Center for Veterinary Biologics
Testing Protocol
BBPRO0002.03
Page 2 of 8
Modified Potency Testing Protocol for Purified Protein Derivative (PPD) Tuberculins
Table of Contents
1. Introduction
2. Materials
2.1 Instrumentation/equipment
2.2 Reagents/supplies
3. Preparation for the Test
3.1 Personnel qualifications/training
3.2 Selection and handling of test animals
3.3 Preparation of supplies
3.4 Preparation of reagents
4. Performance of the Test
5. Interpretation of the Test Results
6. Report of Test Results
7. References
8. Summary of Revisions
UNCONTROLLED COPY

◆ ◆ ◆ ◆

▸ HOW TO COMPLETE THIS TASK:
Each line from the one containing "6. Report of Test Results" through the last line of the entries above is to be returned exactly, and no others.

▸ RESPONSE BELOW:
6. Report of Test Results
7. References
8. Summary of Revisions
UNCONTROLLED COPY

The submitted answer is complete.